While the pattern matching eval
didn’t have to explicitly apply type
equality evidence – it just knew that Int
was T
when the
IntExpr
pattern matched – Scala has holes in its implementation,
discussed in the aforementioned posts on Leibniz
, that sometimes
make the above implementation strategy an attractive choice even
though pattern matching is available.
You might have noticed that adding another case to Expr
caused us
not only to implement an extra fold
, but to add another argument to
the base fold
to represent the new case, and then go through every
implementation to add that argument. This isn’t so bad for just two
cases, but indeed has quadratic growth, to the point that adding a new
case to a large datatype is a majorly annoying project all by itself.
There is an interesting property of fold
, though: the strategy isn’t
available for our first function, revmaybe
, to discriminate
arguments of arbitrary type! To do that, we would have to add a
signature like this to Any
.
def fold[Z](int: Int => Z, any: Any => Z): Z = any(this)
// and, in the body of class Int
override def fold[Z](int: Int => Z, any: Any => Z): Z = int(this)
Obviously, you cannot do this.
You can only add fold
methods to types you know; I can only call
fold
in expr2
by virtue of the fact that I know that the argument
has type Expr2[T]
for some T
. If the argument was just T
, I
wouldn’t have enough static type information to call fold
. So the
use of fold
s doesn’t break parametricity. Equivalently, a pattern
match that could be implemented using a matchless fold also does not
break parametricity.
As we have seen, it is unfortunately inconvenient to actually go
through the bother of writing fold
methods, when pattern matching is
there. But it is enough to reason that we could write a matchless
fold
and replace the pattern matching with it, to prove that the
pattern matching is safe, no matter how many underlying type tests
scalac might use to implement it.
A simple test follows: if you could write a matchless fold, and use that instead, the pattern match is type-safe.
Here’s a pattern match that violates parametricity.
selector match {
case MNothing() => "default case"
case Just(x) => justcase(x)
}
Wait, but didn’t we rewrite that using a fold
earlier? Not quite.
Oh, I didn’t mention? The type of selector
is T
, because we’re in
a function like this:
def notIdentity[T](selector: T) =
// match expression above goes here
Scala will permit this pattern match to go forward. It doesn’t
require us to prove that the selector is of the ADT root type we
happened to define; that’s an arbitrary point as far as Scala’s
subtyping system is concerned. All that is required is that the
static type of selector
be a supertype of each of MNothing[_]
and
Just[_]
, which T
is, not being known to be more refined than
Any
.
The test works here, though! What is ambiguous to scalac is a bright
line in our reasoning. We can’t define a matchless fold
that can be
invoked on this selector
, so we reach the correct conclusion, that
the match violates parametricity.
So we’ve carved out a clear “exception” to the “no type tests” Scalazzi rule, and seen that it isn’t an exception at all. There’s a straightforward test you can apply to your pattern matches,
If and only if I could, hypothetically, write a matchless fold, or use an existing one, and rewrite this in its terms, this pattern match is safe.

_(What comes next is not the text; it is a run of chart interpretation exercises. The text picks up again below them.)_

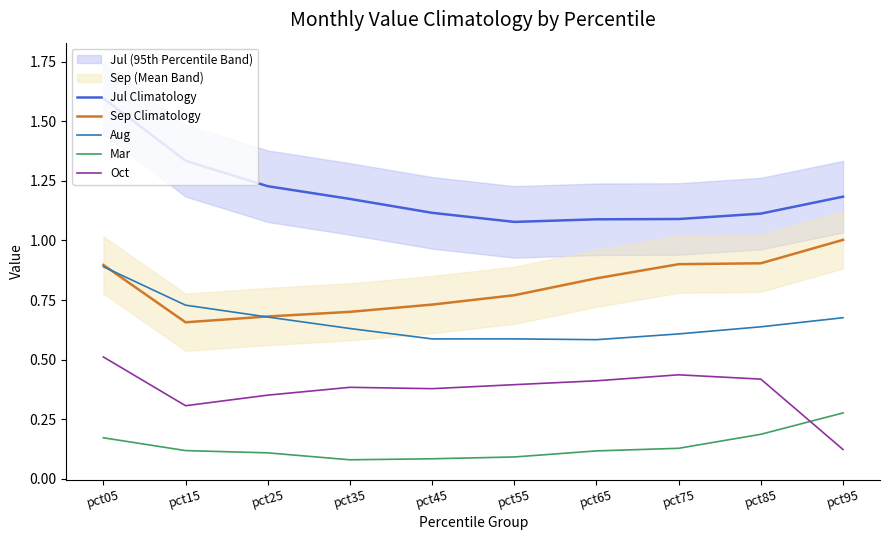

True or false: Oct and Aug intersect in this chart.

False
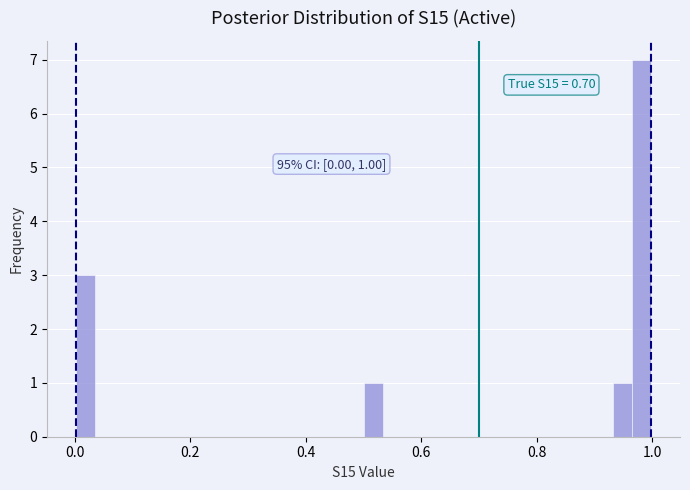

Around what value on the x-axis is the tallest bar? Give the approximate position of its centre, as read against the axis.

0.98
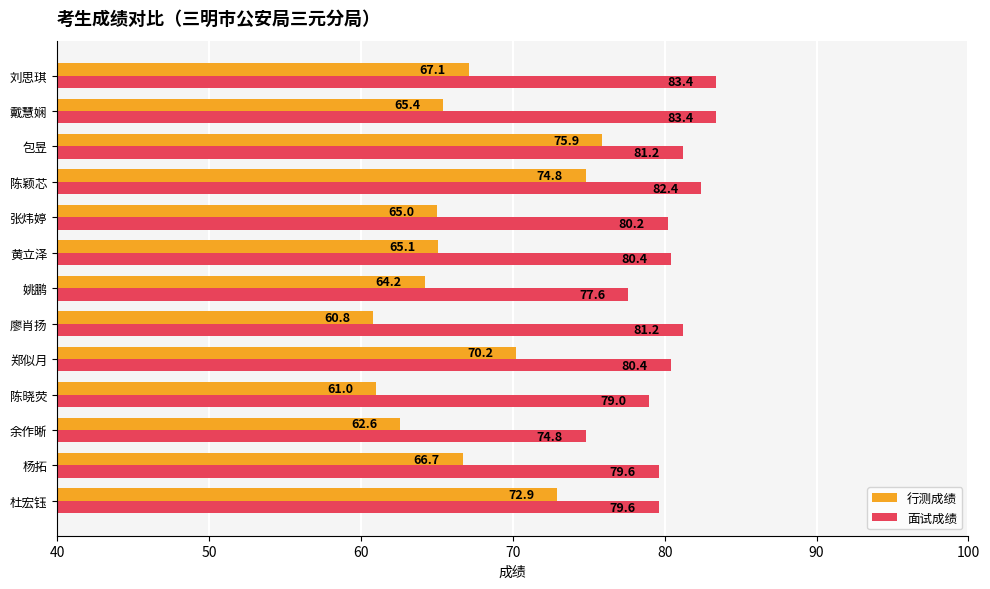

List the series in order of their peak value, lowest first.

行测成绩, 面试成绩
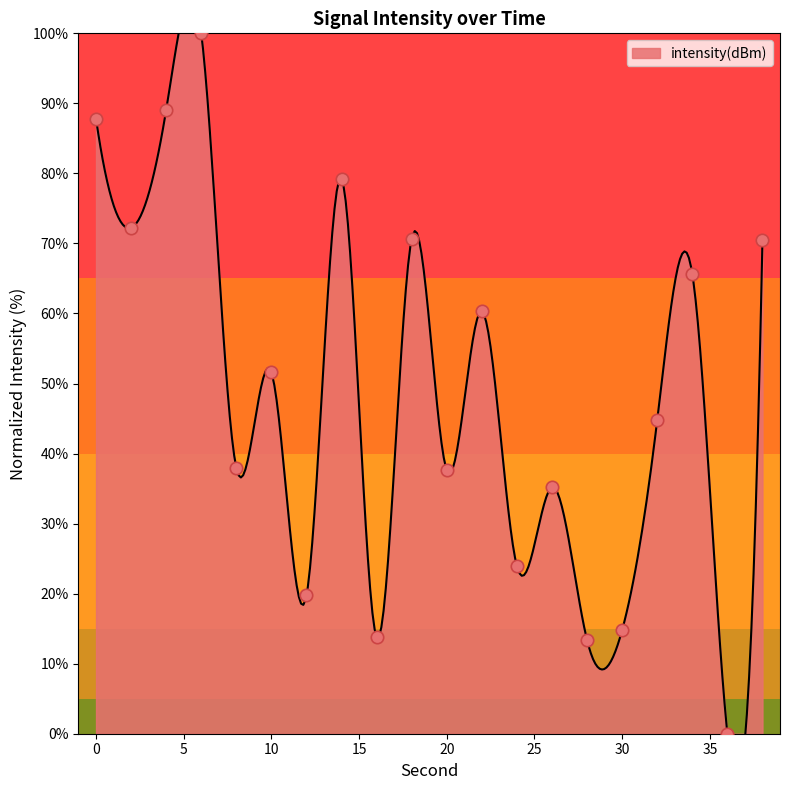

Which has a higher value, 24 or 8?

8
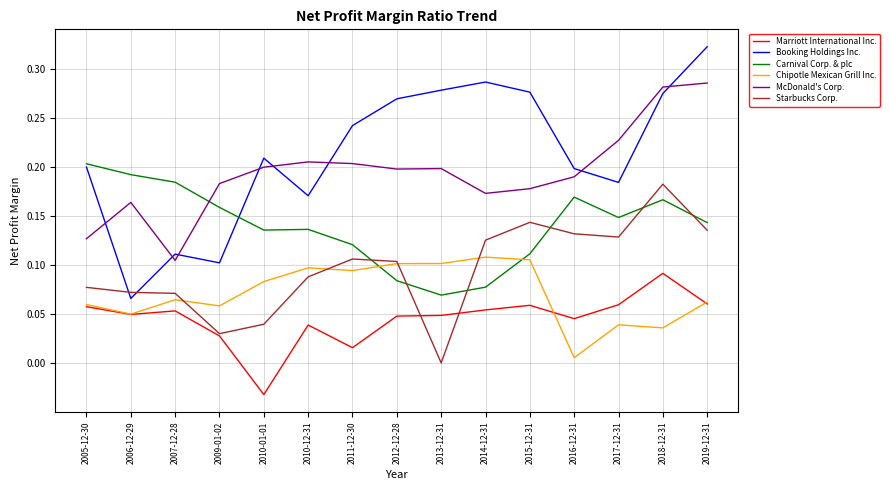

At which label does Starbucks Corp. reach its peak?

2018-12-31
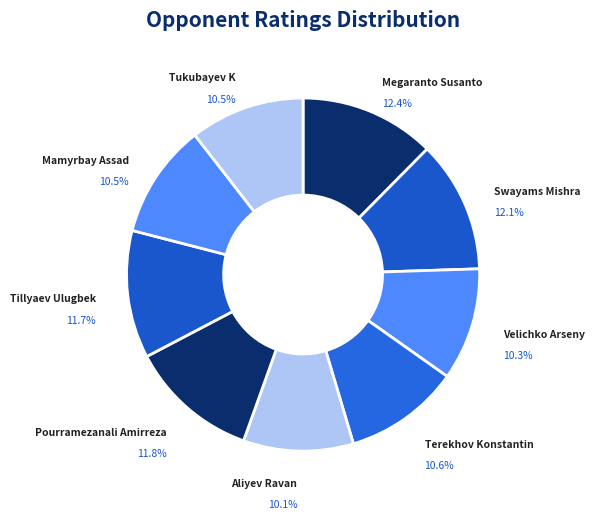

Count the number of slices in the pie.

9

but beware the subtle case where the match’s selector has a wider type than you anticipated.
Finally, this is a rule specifically about expressions that don’t violate our ability to reason about code. This doesn’t hold for arbitrary type-unsafe rewrites: that you could write a program safely means you should write it safely. Unlike arbitrary rewrites into nonfunctional code, the pattern match uses no non-referentially-transparent and no genuinely non-parametric expressions.
This article was tested with Scala 2.11.4 and Scalaz 7.1.0.